SQL Interview Questions and Answers Asked in FAANG

Published : 25 November 2025

102 Views

Preparing for an SQL interview at FAANG (Meta, Amazon, Apple, Netflix, Google) requires far more than knowing basic commands or syntax. These companies expect strong analytical thinking, performance awareness and the ability to write efficient SQL for massive datasets.

This article covers the most frequently asked SQL interview questions and answers from FAANG companies like Meta, Amazon, Apple, Netflix and Google. Whether you're a beginner or an experienced data professional, you’ll learn essential SQL concepts, real-world examples and problem-solving strategies used in high-level tech interviews. Perfect for Data Analysts, Data Engineers, Backend Developers and anyone preparing for advanced SQL interview rounds.

1. Histogram of Tweets

You are given a table that contains Twitter tweet data. Your task is to write a SQL query that creates a histogram of how many tweets each user posted in the year 2024.

In simple terms

Count how many tweets each user made in 2024.
Then group users by that tweet count.
Finally, show how many users fall into each group.

The output should have

tweet_bucket : number of tweets a user posted in 2024.
users_num : number of users who posted that many tweets

Tables

Column Name	Type
tweet_id	integer
user_id	integer
msg	string
tweet_date	timestamp

Example Input

tweet_id	user_id	msg	tweet_date
214252	111	Am considering taking Tesla private at $420…	09/05/2025 00:00:00
739252	111	Despite the constant negative press covfefe	09/11/2024 00:00:00
846402	111	Following @NickSinghTech on Twitter changed my life!	02/04/2024 00:00:00
241425	254	If the salary is so competitive why won't you tell me…	07/11/2024 00:00:00
231574	148	I no longer have a manager. I can't be managed	08/03/2024 00:00:00

Expected Output

tweet_bucket	users_num
1	2
2	1

Explanation

User 111 tweeted two times in 2024.

• Dataset section:
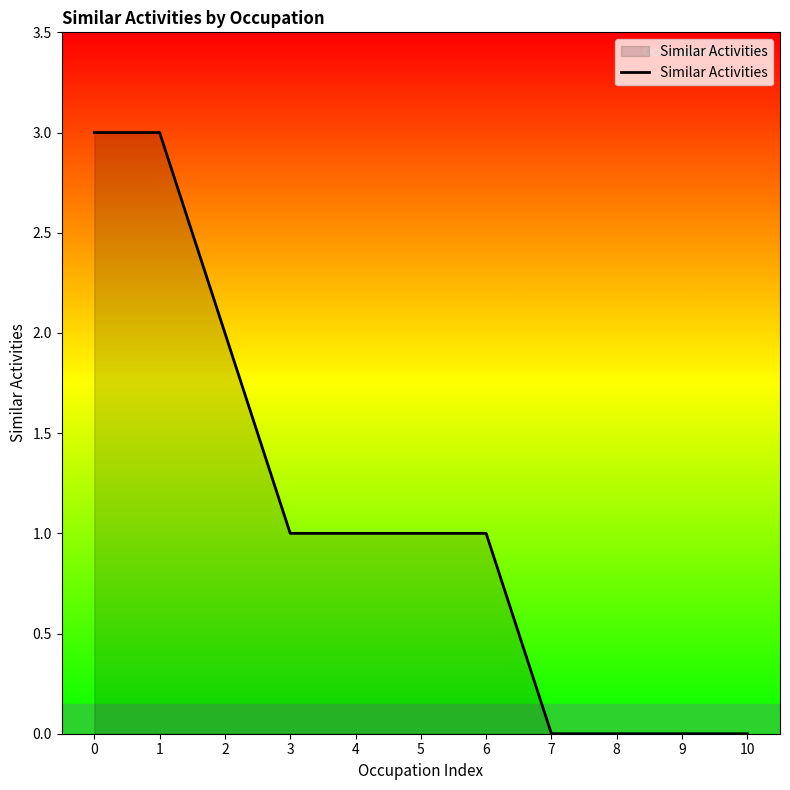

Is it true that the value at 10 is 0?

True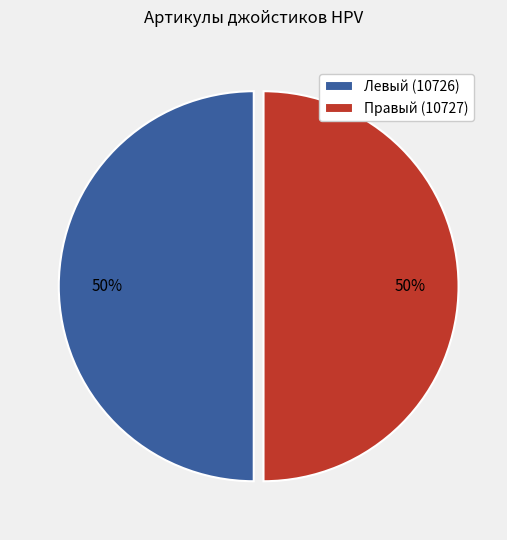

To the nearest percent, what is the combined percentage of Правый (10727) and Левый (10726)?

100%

• Complete the following:
**a.** In the SQL interview extract, what does the users_num column represent?
**b.** Edit the SQL interview extract starting with "1. Histogram of" and going on through "the year 2024.", changing "SQL query" to "database query".

• Answers by item:
**a.** The number of users who posted that many tweets.

**b.**
1. Histogram of Tweets

You are given a table that contains Twitter tweet data. Your task is to write a database query that creates a histogram of how many tweets each user posted in the year 2024.